Former railway station in County Galway, Ireland

Ballyglunin railway station (Irish: Stáisiún traenach Bhéal Átha Glúinín) is a disused railway station close to the village of Ballyglunin in County Galway. Closed in 1976, the station building is a protected structure which is known for its association with the 1952 film, The Quiet Man.

==History==
The station is on the line from Limerick to Claremorris, and was originally opened in 1860 by the Waterford, Limerick and Western Railway. Operation was transferred to the Great Southern and Western Railway when it purchased the WLWR in 1901.

The station was used during the filming of the film The Quiet Man starring John Wayne and Maureen O'Hara in 1952. As part of the rationalisation of the rail network by Córas Iompair Éireann (CIÉ) in the 1960s and 1970s, the station was closed along with the rest of the line for passenger services in 1976.

In the 2000s, a local community group, the Ballyglunin Railway Restoration Project, sought to restore the station buildings and site as a heritage tourism attraction. This project, which focused on the station's association with The Quiet Man, resulted in a number of restoration and conservation activities. In late 2019, the project received additional government funding to facilitate development "as a visitor attraction".

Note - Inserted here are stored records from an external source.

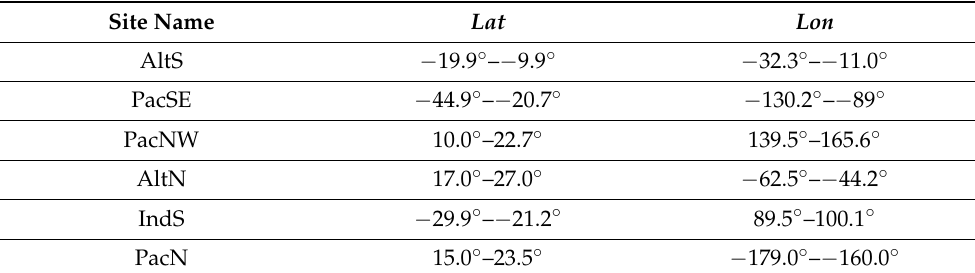
Table 3. The locations of the SNESs selected in our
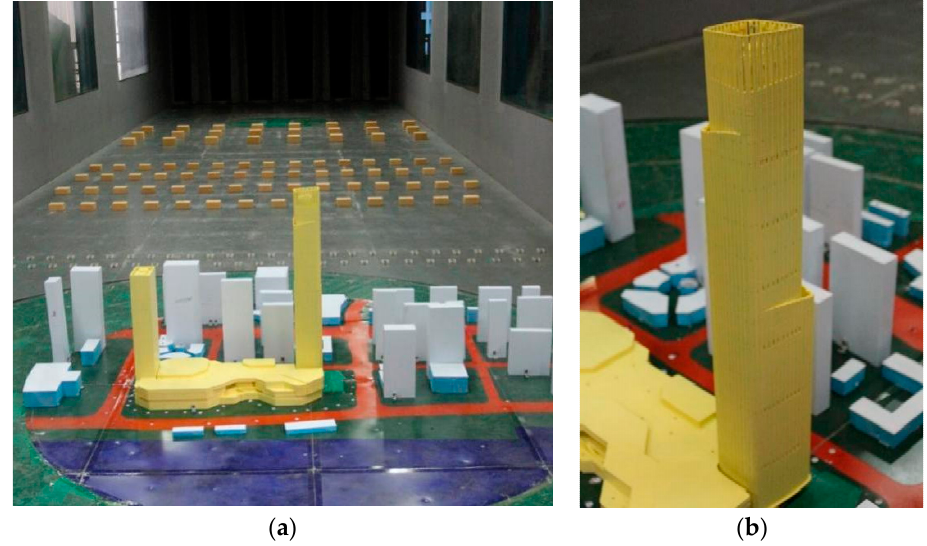
Figure 9. ( a ) Model and surroundings in the wind tunnel. ( b ) Pressure test model. Table 4. Layout of pressure taps.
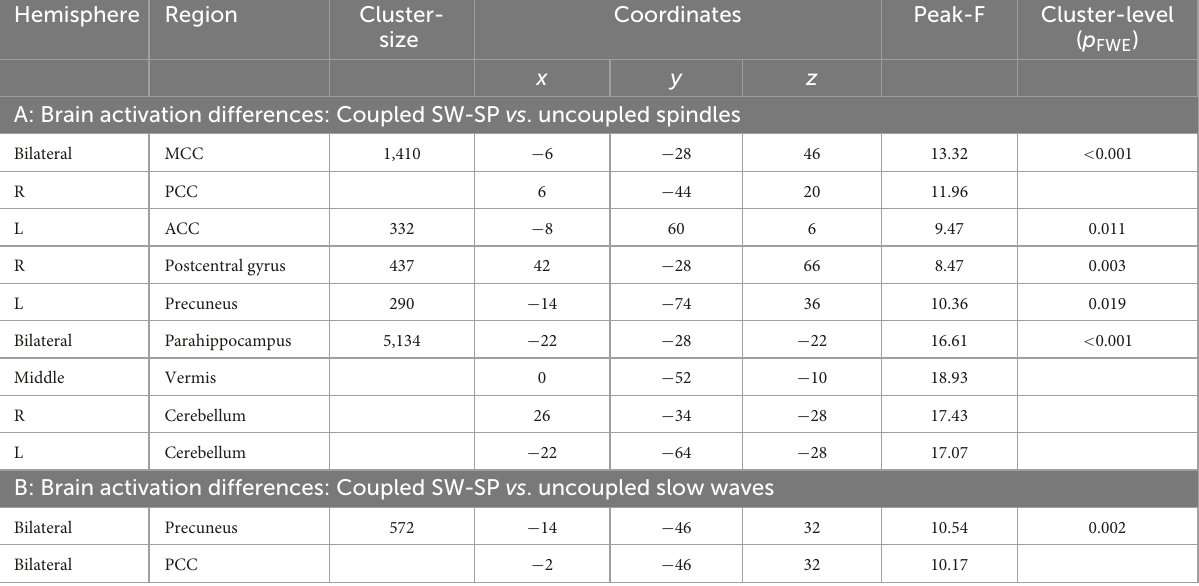
TABLE 3 Differences in cerebral activations between: (A) coupled SW-SP vs. uncoupled spindles, and (B) coupled SW-SP and uncoupled slow waves. Hemisphere Region Cluster- Coordinates Peak-F Cluster-level size x y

The station building is listed on Galway County Council's Record of Protected Structures.

==Development proposals==
The Irish Government's Transport 21 plan proposed that the Limerick-Claremorris line, with a stop at Ballyglunin, be re-opened as part of the Western Railway Corridor project. The first section of this line, between Limerick and Athenry stations, opened in 2010. Development of the second proposed section, between Athenry and Tuam via Ballyglunin, was not progressed. However, the reopening of the Athenry to Tuam section was included as a recommendation in the 2024 All-Island Strategic Rail Review.